WHAT IS BEING ASKED: From the data below, restate every line word for word.

====== GIVEN INFORMATION ======

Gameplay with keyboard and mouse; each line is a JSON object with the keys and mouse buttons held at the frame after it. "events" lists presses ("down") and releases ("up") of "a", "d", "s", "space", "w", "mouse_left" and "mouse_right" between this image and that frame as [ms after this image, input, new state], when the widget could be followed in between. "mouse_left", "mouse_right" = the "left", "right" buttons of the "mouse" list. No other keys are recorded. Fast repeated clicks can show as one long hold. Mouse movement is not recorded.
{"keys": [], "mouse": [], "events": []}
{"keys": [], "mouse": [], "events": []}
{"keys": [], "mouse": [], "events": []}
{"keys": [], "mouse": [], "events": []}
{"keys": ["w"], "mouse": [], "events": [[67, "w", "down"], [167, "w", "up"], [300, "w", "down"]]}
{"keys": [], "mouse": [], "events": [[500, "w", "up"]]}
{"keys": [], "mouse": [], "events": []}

======

EXPECTED OUTPUT:
Gameplay with keyboard and mouse; each line is a JSON object with the keys and mouse buttons held at the frame after it. "events" lists presses ("down") and releases ("up") of "a", "d", "s", "space", "w", "mouse_left" and "mouse_right" between this image and that frame as [ms after this image, input, new state], when the widget could be followed in between. "mouse_left", "mouse_right" = the "left", "right" buttons of the "mouse" list. No other keys are recorded. Fast repeated clicks can show as one long hold. Mouse movement is not recorded.
{"keys": [], "mouse": [], "events": []}
{"keys": [], "mouse": [], "events": []}
{"keys": [], "mouse": [], "events": []}
{"keys": [], "mouse": [], "events": []}
{"keys": ["w"], "mouse": [], "events": [[67, "w", "down"], [167, "w", "up"], [300, "w", "down"]]}
{"keys": [], "mouse": [], "events": [[500, "w", "up"]]}
{"keys": [], "mouse": [], "events": []}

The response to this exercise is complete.